Abgase eingeatmet
Zwei Azubis auf Baustelle im Kreis Regensburg durch Kohlenmonoxid vergiftet

Carsten Rehder, dpa
Bei Sanitärarbeiten hatten die Jugendlichen das Notstromaggregat laufen lassen. In dem geschlossenen Raum bildeten sich jedoch Abgase. (Symbolbild)

Am Freitag haben zwei 17-Jährige während ihrer Arbeit auf einer Baustelle in Köfering (Kreis Regensburg) eine Kohlenmonoxidvergiftung erlitten. Von einem Fremdverschulden geht die Polizei nicht aus.
Laut Polizeibericht verrichteten die Auszubildenden einer Baufirma zwischen 12 und 13 Uhr Sanitärarbeiten in einem Neubau. Im Erdgeschoss des Gebäudes lief ein Notstromaggregat, die beiden Auszubildenden arbeiteten währenddessen im Dachgeschoss. Durch die Abgase des im geschlossenen Raum abgestellten Aggregates hätten die beiden eine leichte Kohlenmonoxid-Vergiftung erlitten. Sie mussten mit Übelkeit und starken Kopfschmerzen ins Krankenhaus eingeliefert werden, wo beide stationär zur Beobachtung aufgenommen wurden.

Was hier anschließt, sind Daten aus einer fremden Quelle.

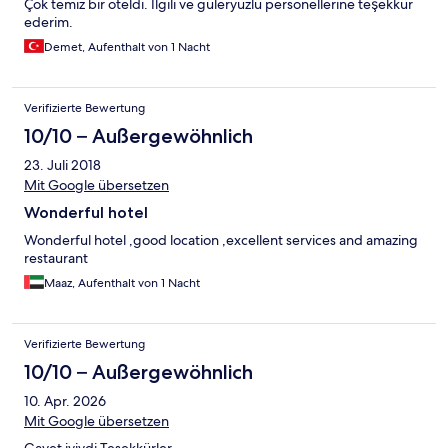
Çok temiz bir oteldi. İlgili ve güleryüzlü personellerine teşekkür
ederim.
Demet, Aufenthalt von 1 Nacht
Verifizierte Bewertung
10/10 – Außergewöhnlich
23. Juli 2018
Mit Google übersetzen
Wonderful hotel
Wonderful hotel ,good location ,excellent services and amazing
restaurant
Maaz, Aufenthalt von 1 Nacht
Verifizierte Bewertung
10/10 – Außergewöhnlich
10. Apr. 2026
Mit Google übersetzen
Gayet iyiydi.Tesekkürler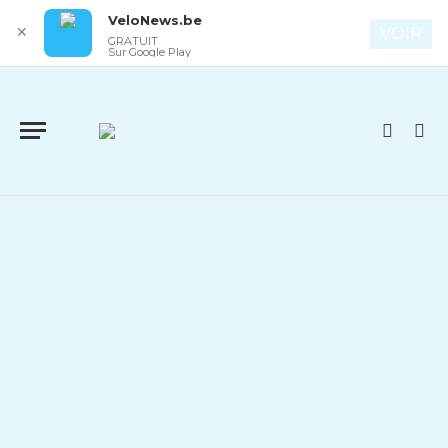
VeloNews.be
✕
VOIR
GRATUIT
Sur Google Play
EDITO
« SANNE » S’OUBLIERA PAS !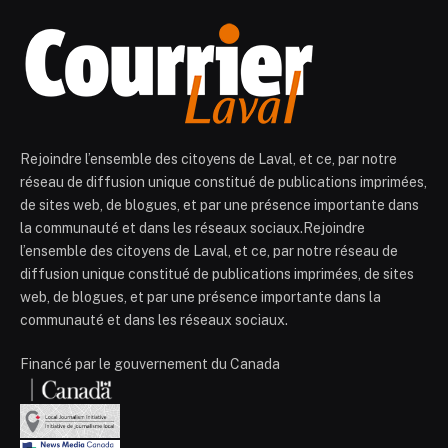
Rejoindre l’ensemble des citoyens de Laval, et ce, par notre
réseau de diffusion unique constitué de publications imprimées,
de sites web, de blogues, et par une présence importante dans
la communauté et dans les réseaux sociaux.Rejoindre
l’ensemble des citoyens de Laval, et ce, par notre réseau de
diffusion unique constitué de publications imprimées, de sites
web, de blogues, et par une présence importante dans la
communauté et dans les réseaux sociaux.
Financé par le gouvernement du Canada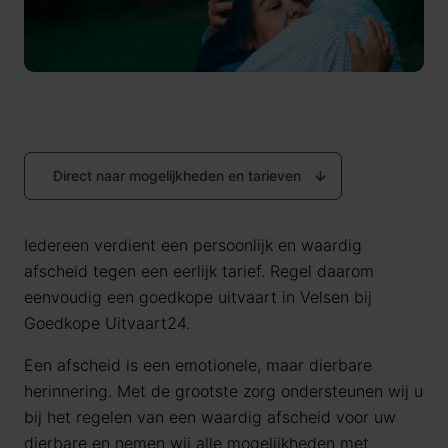
Direct naar mogelijkheden en tarieven
Iedereen verdient een persoonlijk en waardig
afscheid tegen een eerlijk tarief. Regel daarom
eenvoudig een goedkope uitvaart in Velsen bij
Goedkope Uitvaart24.
Een afscheid is een emotionele, maar dierbare
herinnering. Met de grootste zorg ondersteunen wij u
bij het regelen van een waardig afscheid voor uw
dierbare en nemen wij alle mogelijkheden met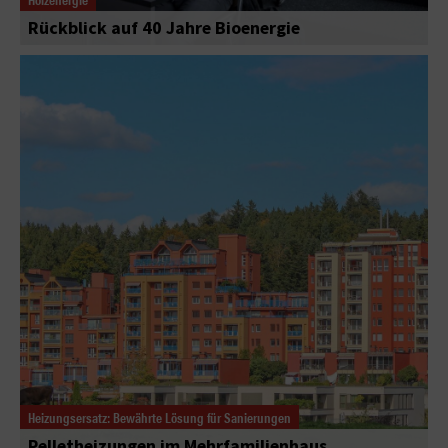
Rückblick auf 40 Jahre Bioenergie
Heizungsersatz: Bewährte Lösung für Sanierungen
Pelletheizungen im Mehrfamilienhaus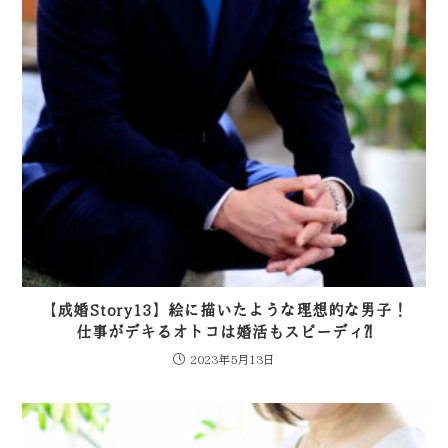
【成婚Story13】絵に描いたような理想的な男子！
仕事がデキるオトコは婚活もスピーディ⁈
2023年5月13日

Die beiden jungen Männer gaben bei der Befragung durch die Polizei an, über mögliche Gefahren beim Betrieb eines Notstromaggregats belehrt worden zu sein, sich aber keine Gedanken gemacht zu haben. Die Freiwilligen Feuerwehren Köfering und Gebelkofen waren vor Ort und gaben die Baustelle nach einer Kohlenmonoxidmessung wieder frei. Das Gewerbeaufsichtsamt wurde über den Vorfall informiert. Die weiteren Ermittlungen hat die Polizeiinspektion Neutraubling übernommen. Derzeit werde nicht von einem Fremdverschulden ausgegangen.
Die Polizei warnt eindringlich vor dem Betrieb von Verbrennungsmotoren oder Grills in geschlossenen beziehungsweise schlecht belüfteten Räumen. Kohlenmonoxid ist ein farb-, geruch- und geschmackloses, hochgiftiges Gas und kann beim Einatmen innerhalb kürzester Zeit zu schweren Vergiftungserscheinungen oder gar zum Tod führen.